[RECORDS FOR THIS EXERCISE — start]
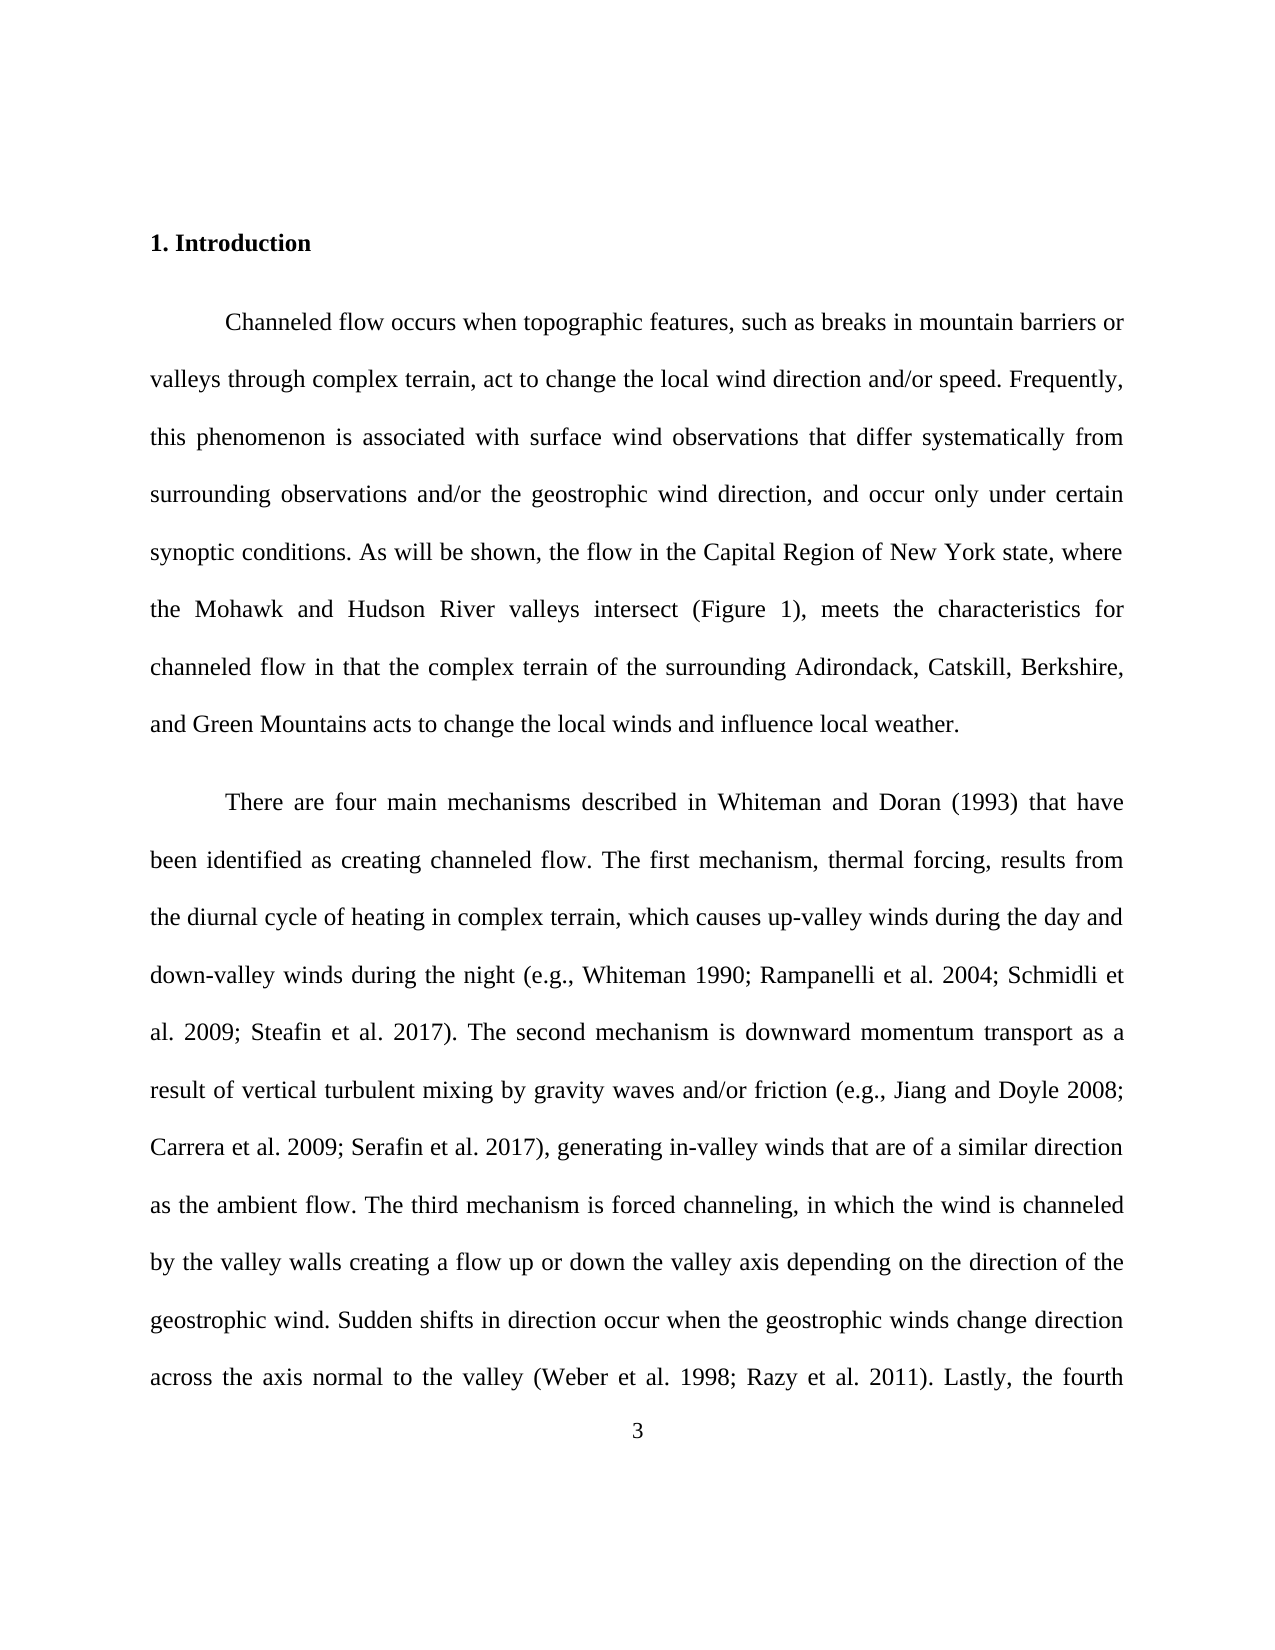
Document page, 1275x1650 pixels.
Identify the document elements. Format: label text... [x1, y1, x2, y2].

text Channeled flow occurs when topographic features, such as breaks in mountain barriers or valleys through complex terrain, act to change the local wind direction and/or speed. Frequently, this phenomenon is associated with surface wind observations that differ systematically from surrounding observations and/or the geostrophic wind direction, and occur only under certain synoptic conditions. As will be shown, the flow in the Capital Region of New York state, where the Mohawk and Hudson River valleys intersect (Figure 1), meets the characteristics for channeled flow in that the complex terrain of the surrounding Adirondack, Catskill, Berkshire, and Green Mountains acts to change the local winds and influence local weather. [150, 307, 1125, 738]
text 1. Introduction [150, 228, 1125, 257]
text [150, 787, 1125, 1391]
[RECORDS FOR THIS EXERCISE — finish]
[RECORDS FOR THIS EXERCISE — start]
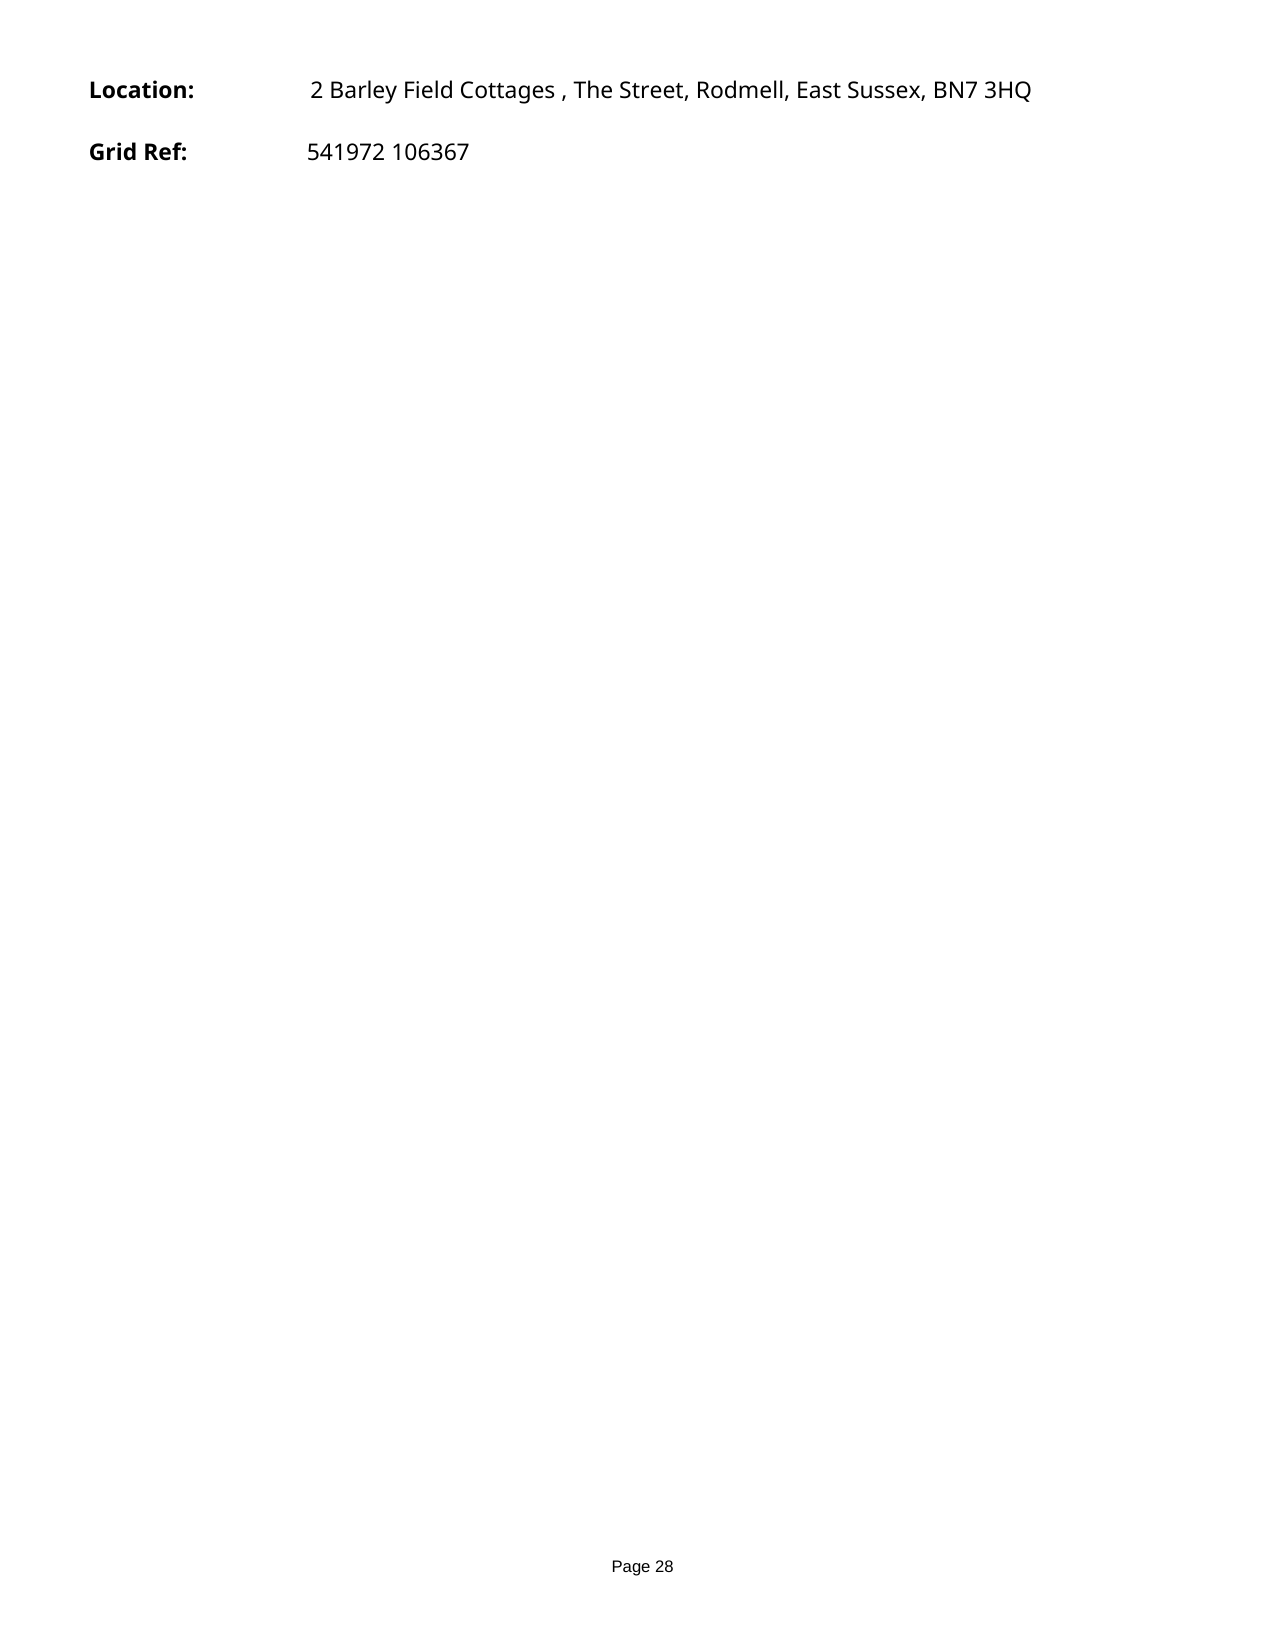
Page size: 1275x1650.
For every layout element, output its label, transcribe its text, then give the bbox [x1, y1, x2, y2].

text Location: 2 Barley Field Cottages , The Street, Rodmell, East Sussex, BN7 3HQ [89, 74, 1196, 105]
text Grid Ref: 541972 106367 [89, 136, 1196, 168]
[RECORDS FOR THIS EXERCISE — finish]
DESCRIPTION OF THE TASK:
Taking the lines above, repeat exactly those from the line that contains "Document page, 1275x1650 pixels." through the line that contains "text [150, 787, 1125, 1391]", and both of those lines as well. Include nothing else.

RESPONSE TO THIS TASK:
Document page, 1275x1650 pixels.
Identify the document elements. Format: label text... [x1, y1, x2, y2].

text Channeled flow occurs when topographic features, such as breaks in mountain barriers or valleys through complex terrain, act to change the local wind direction and/or speed. Frequently, this phenomenon is associated with surface wind observations that differ systematically from surrounding observations and/or the geostrophic wind direction, and occur only under certain synoptic conditions. As will be shown, the flow in the Capital Region of New York state, where the Mohawk and Hudson River valleys intersect (Figure 1), meets the characteristics for channeled flow in that the complex terrain of the surrounding Adirondack, Catskill, Berkshire, and Green Mountains acts to change the local winds and influence local weather. [150, 307, 1125, 738]
text 1. Introduction [150, 228, 1125, 257]
text [150, 787, 1125, 1391]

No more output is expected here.